Artists’ Claim for Street Democracy (1)

Artists in this category promoting street democracy, the collective stance, encourage a twofold contestation. On the one hand, they resist individualistic deployment of public space by both other artists and passersby. Consequently, they oppose the capitalistic sale of streets resulting in the commercialization of street art, the egocentric display of the self carried out by artists performing on their own behalf, the overwhelming domination of advertising, and the emphasis on private property marked by the individualistic dwellers and gatekeepers.

The wall of a house is a space that belongs to the eyes of the person looking at it [...] in this sense it’s a public space. When we stick up that particular poem on that particular house we’re not thinking of who’s living there, who probably will never read that poem, because he lives behind it. We’re interested in those who will see it with their eyes [...]. I’m not trying to have a relationship with the people, but with the city. The city is not only made up of people, of buildings, but of relationships between people and buildings, between people and walls, between the eyes of the people and our poetry. (Group h5n1, North Italy).

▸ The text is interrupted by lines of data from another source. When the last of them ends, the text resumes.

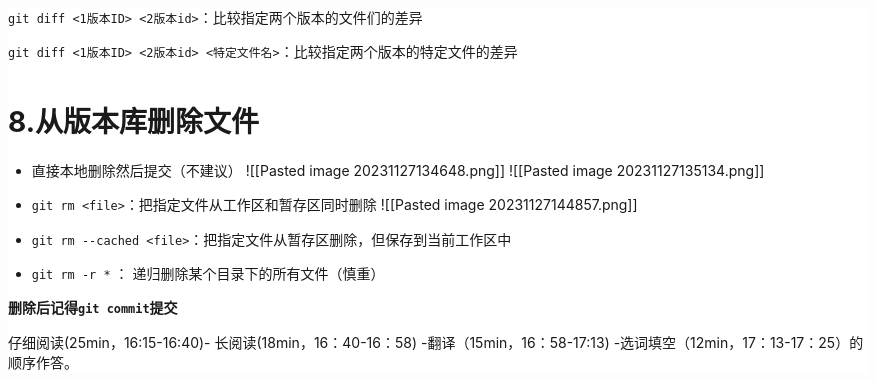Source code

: `git diff <1版本ID> <2版本id>`：比较指定两个版本的文件们的差异

`git diff <1版本ID> <2版本id> <特定文件名>`：比较指定两个版本的特定文件的差异

# 8.从版本库删除文件
* 直接本地删除然后提交（不建议）
![[Pasted image 20231127134648.png]]
![[Pasted image 20231127135134.png]]


* `git rm <file>`：把指定文件从工作区和暂存区同时删除
![[Pasted image 20231127144857.png]]

* `git rm --cached <file>`：把指定文件从暂存区删除，但保存到当前工作区中

* `git rm -r *` ： 递归删除某个目录下的所有文件（慎重）

**删除后记得`git commit`提交**


















仔细阅读(25min，16:15-16:40)-
长阅读(18min，16：40-16：58)
-翻译（15min，16：58-17:13)
-选词填空（12min，17：13-17：25）的顺序作答。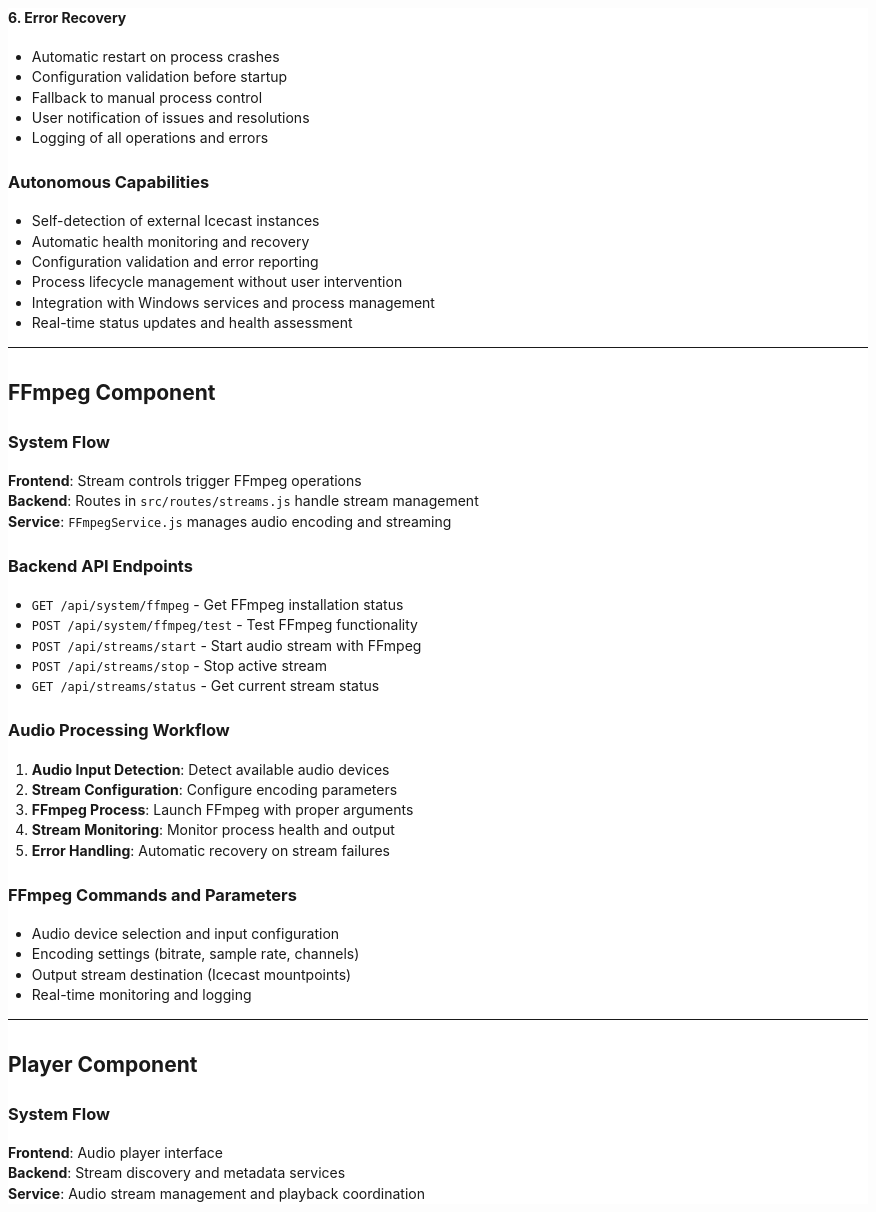 #### 6. Error Recovery
- Automatic restart on process crashes
- Configuration validation before startup
- Fallback to manual process control
- User notification of issues and resolutions
- Logging of all operations and errors

### Autonomous Capabilities
- Self-detection of external Icecast instances
- Automatic health monitoring and recovery
- Configuration validation and error reporting
- Process lifecycle management without user intervention
- Integration with Windows services and process management
- Real-time status updates and health assessment

---

## FFmpeg Component

### System Flow
**Frontend**: Stream controls trigger FFmpeg operations  
**Backend**: Routes in `src/routes/streams.js` handle stream management  
**Service**: `FFmpegService.js` manages audio encoding and streaming

### Backend API Endpoints
- `GET /api/system/ffmpeg` - Get FFmpeg installation status
- `POST /api/system/ffmpeg/test` - Test FFmpeg functionality
- `POST /api/streams/start` - Start audio stream with FFmpeg
- `POST /api/streams/stop` - Stop active stream
- `GET /api/streams/status` - Get current stream status

### Audio Processing Workflow
1. **Audio Input Detection**: Detect available audio devices
2. **Stream Configuration**: Configure encoding parameters
3. **FFmpeg Process**: Launch FFmpeg with proper arguments
4. **Stream Monitoring**: Monitor process health and output
5. **Error Handling**: Automatic recovery on stream failures

### FFmpeg Commands and Parameters
- Audio device selection and input configuration
- Encoding settings (bitrate, sample rate, channels)
- Output stream destination (Icecast mountpoints)
- Real-time monitoring and logging

---

## Player Component

### System Flow
**Frontend**: Audio player interface  
**Backend**: Stream discovery and metadata services  
**Service**: Audio stream management and playback coordination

As Baudrillard said, the architectural phenotypes of the streets, house facades, are public property, so why are they private property? Perhaps we can begin to reason on this matter by saying that I occupy someone’s private property, but someone takes possession of the private property on my street. The street is public and I don’t see why the facades are private. (Mauro, street artist, Eveline, Milan)

I mean every artist that does stuff publicly does it for a different reason. None of us do it for the same reason. A lot of people go against the galleries, like, why should art only be in the gallery? For some stuffy [...] for $900. Why can’t I put a piece up there that’s free? (Disposable Hero, street artist, Phoenix)

On the other hand, artists contest the abandonment and disuse of cityscapes due to the anonymity, grayness, and ugliness of urban space. They note how dwellers lack attachment and a sense of belonging, traversing their towns without meaningful consumption.

(1) Visconti LM et al., Street Art, Sweet Art? Reclaiming the “Public” in Public Place, Journal of Customer Research, 37:511-529, 2010.